# [Assigned task]
Please filter the entries for the word "коммунальных" and copy every line that has it.
──────── Input material ────────
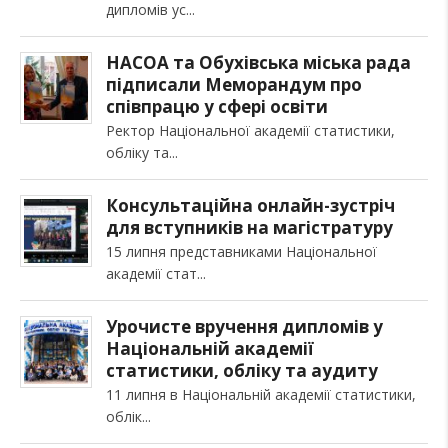
дипломів ус
НАСОА та Обухівська міська рада
підписали Меморандум про
співпрацю у сфері освіти
Ректор Національної академії статистики,
обліку та
Консультаційна онлайн-зустріч
для вступників на магістратуру
15 липня представниками Національної
академії стат
Урочисте вручення дипломів у
Національній академії
статистики, обліку та аудиту
11 липня в Національній академії статистики,
облік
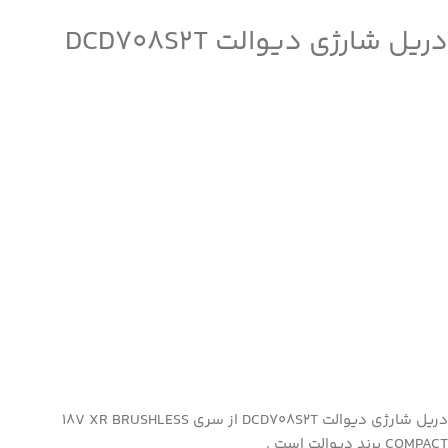
دریل شارژی دیوالت DCD708S2T
دریل شارژی دیوالت DCD708S2T از سری 18V XR BRUSHLESS
COMPACT برند دیوالت است .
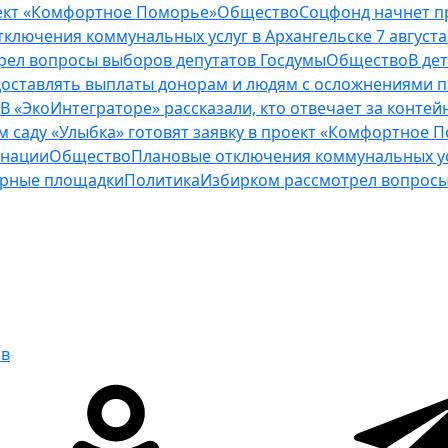
роект «Комфортное Поморье»
Общество
Соцфонд начнет п
ключения коммунальных услуг в Архангельске 7 августа
рел вопросы выборов депутатов Госдумы
Общество
В де
оставлять выплаты донорам и людям с осложнениями п
В «ЭкоИнтеграторе» рассказали, кто отвечает за конт
м саду «Улыбка» готовят заявку в проект «Комфортное 
инации
Общество
Плановые отключения коммунальных усл
нерные площадки
Политика
Избирком рассмотрел вопросы
ов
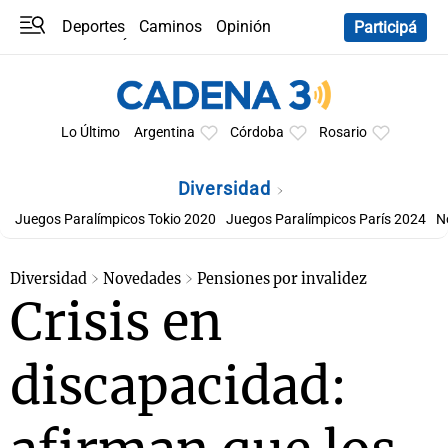
Deportes
Caminos
Opinión
Participá
Programas
Últimas coberturas
Últimas 24 h
En YouTube
Clima
Horóscopo
Lo Último
Argentina
Córdoba
Rosario
Diversidad
Juegos Paralímpicos Tokio 2020
Juegos Paralímpicos París 2024
N
Diversidad
Novedades
Pensiones por invalidez
Crisis en
discapacidad:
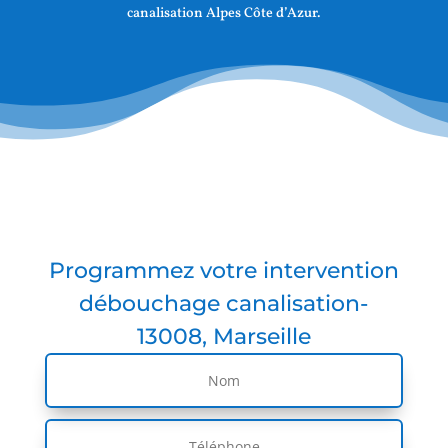
canalisation Alpes Côte d’Azur.
Programmez votre intervention
débouchage canalisation-
13008, Marseille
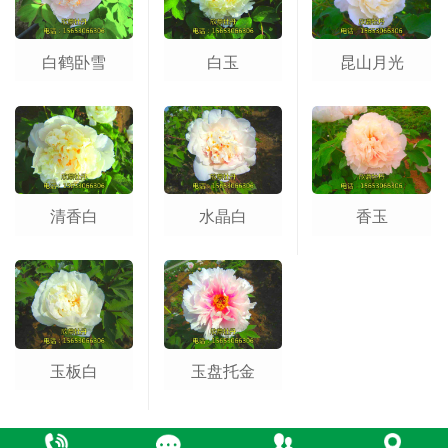
白鹤卧雪
白玉
昆山月光
清香白
水晶白
香玉
玉板白
玉盘托金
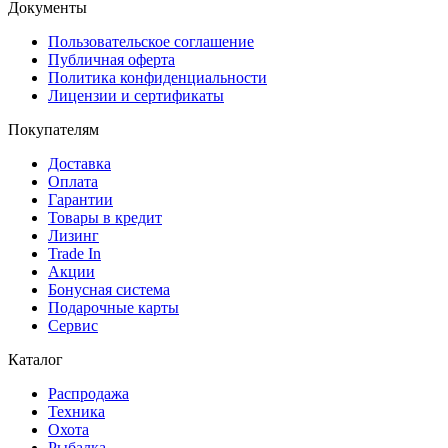
Документы
Пользовательское соглашение
Публичная оферта
Политика конфиденциальности
Лицензии и сертификаты
Покупателям
Доставка
Оплата
Гарантии
Товары в кредит
Лизинг
Trade In
Акции
Бонусная система
Подарочные карты
Сервис
Каталог
Распродажа
Техника
Охота
Рыбалка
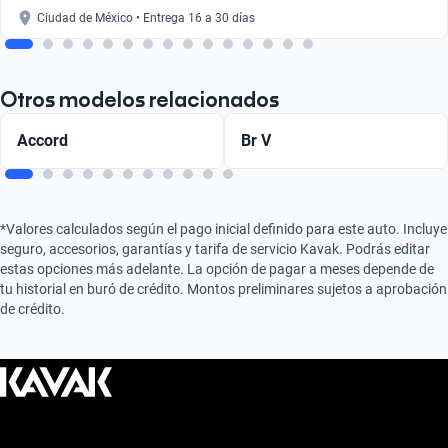
Ciudad de México • Entrega 16 a 30 días
Otros modelos relacionados
Accord
Br V
*Valores calculados según el pago inicial definido para este auto. Incluye
seguro, accesorios, garantías y tarifa de servicio Kavak. Podrás editar
estas opciones más adelante. La opción de pagar a meses depende de
tu historial en buró de crédito. Montos preliminares sujetos a aprobación
de crédito.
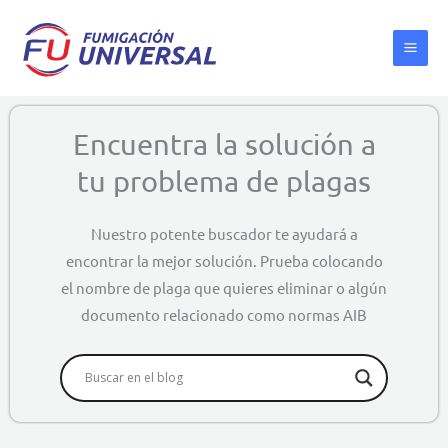
Ir
al
contenido
Encuentra la solución a
tu problema de plagas
Nuestro potente buscador te ayudará a
encontrar la mejor solución. Prueba colocando
el nombre de plaga que quieres eliminar o algún
documento relacionado como normas AIB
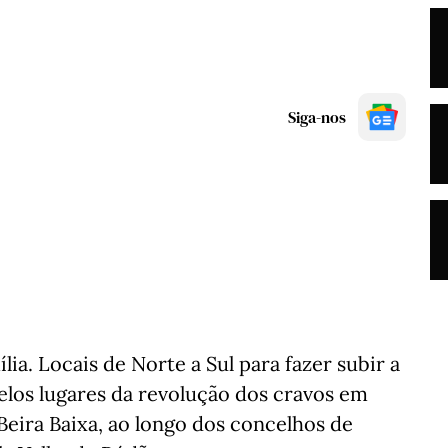
Siga-nos
a. Locais de Norte a Sul para fazer subir a
pelos lugares da revolução dos cravos em
Beira Baixa, ao longo dos concelhos de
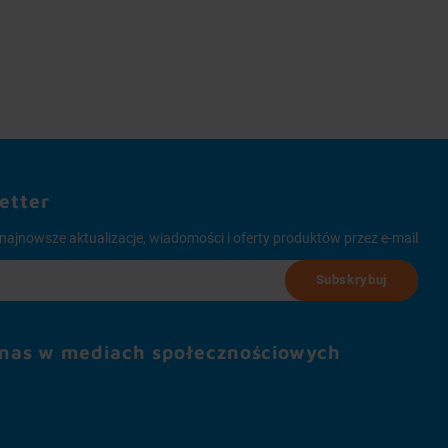
etter
najnowsze aktualizacje, wiadomości i oferty produktów przez e-mail
Subskrybuj
 nas w mediach społecznościowych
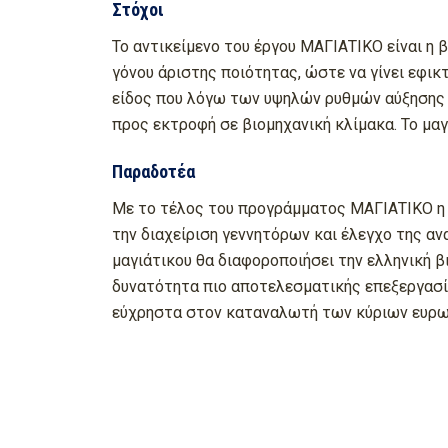
Στόχοι
Το αντικείμενο του έργου ΜΑΓΙΑΤΙΚΟ είναι η 
γόνου άριστης ποιότητας, ώστε να γίνει εφικτ
είδος που λόγω των υψηλών ρυθμών αύξησης πο
προς εκτροφή σε βιομηχανική κλίμακα. Το μαγι
Παραδοτέα
Με το τέλος του προγράμματος ΜΑΓΙΑΤΙΚΟ η ελ
την διαχείριση γεννητόρων και έλεγχο της α
μαγιάτικου θα διαφοροποιήσει την ελληνική β
δυνατότητα πιο αποτελεσματικής επεξεργασία
εύχρηστα στον καταναλωτή των κύριων ευρωπα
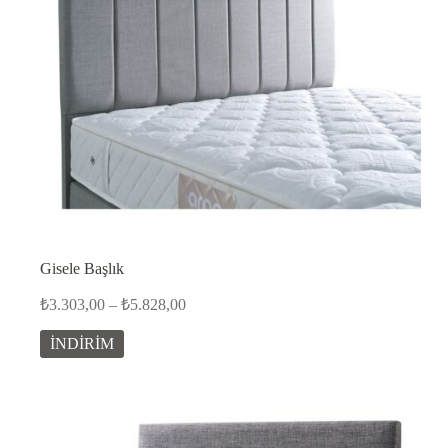
Gisele Başlık
Fiyat
₺
3.303,00
–
₺
5.828,00
aralığı:
₺3.303,00
İNDİRİM
-
₺5.828,00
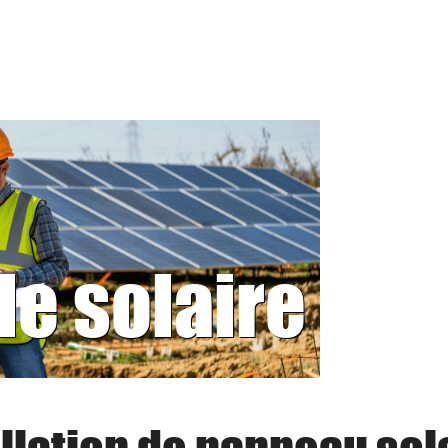
le solaire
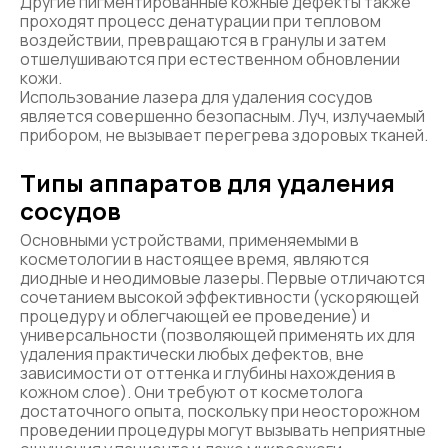
Другие пигментированные кожные дефекты также
проходят процесс денатурации при тепловом
воздействии, превращаются в гранулы и затем
отшелушиваются при естественном обновлении
кожи.
Использование лазера для удаления сосудов
является совершенно безопасным. Луч, излучаемый
прибором, не вызывает перегрева здоровых тканей.
Типы аппаратов для удаления
сосудов
Основными устройствами, применяемыми в
косметологии в настоящее время, являются
диодные и неодимовые лазеры. Первые отличаются
сочетанием высокой эффективности (ускоряющей
процедуру и облегчающей ее проведение) и
универсальности (позволяющей применять их для
удаления практически любых дефектов, вне
зависимости от оттенка и глубины нахождения в
кожном слое). Они требуют от косметолога
достаточного опыта, поскольку при неосторожном
проведении процедуры могут вызывать неприятные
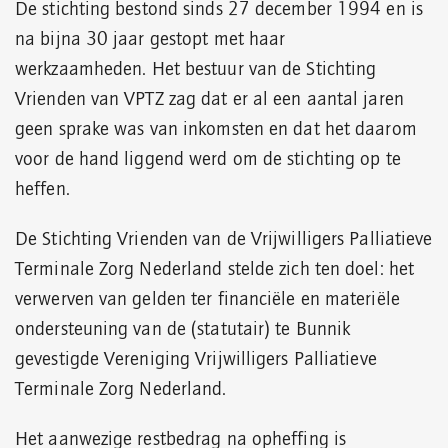
De stichting bestond sinds 27 december 1994 en is
na bijna 30 jaar gestopt met haar
werkzaamheden.
Het bestuur van de Stichting
Vrienden van VPTZ zag dat er al een aantal jaren
geen sprake was van inkomsten en dat het daarom
voor de hand liggend werd om de stichting op te
heffen.
De Stichting Vrienden van de Vrijwilligers Palliatieve
Terminale Zorg Nederland stelde zich ten doel: het
verwerven van gelden ter financiële en materiële
ondersteuning van de (statutair) te Bunnik
gevestigde Vereniging Vrijwilligers Palliatieve
Terminale Zorg Nederland.
Het aanwezige restbedrag na opheffing is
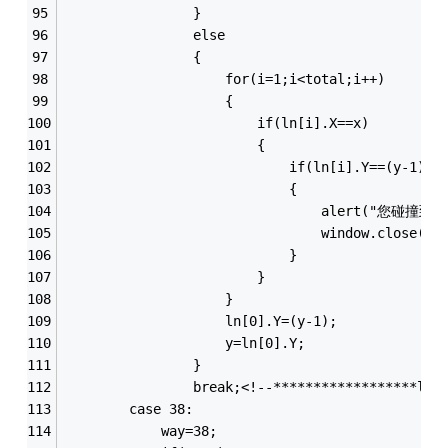
				}
				else
				{
					for(i=1;i<total;i++)
					{
						if(ln[i].X==x)
						{
							if(ln[i].Y==(y-1))
							{
								alert("
								window.close();
							}
						}
					}
					ln[0].Y=(y-1);
					y=ln[0].Y;
				}
				break;<!--******************le
		case 38:
			way=38;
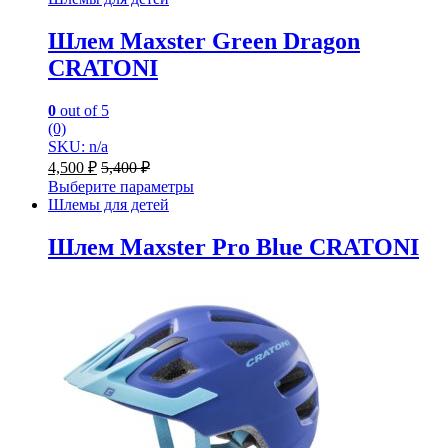
Шлем Maxster Green Dragon
CRATONI
0
out of 5
(0)
SKU: n/a
4,500
₽
5,400
₽
Выберите параметры
Шлемы для детей
Шлем Maxster Pro Blue CRATONI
────────
# [Written answer]
ключения коммунальных услуг в Архангельске 7 августа
Плановые отключения коммунальных усл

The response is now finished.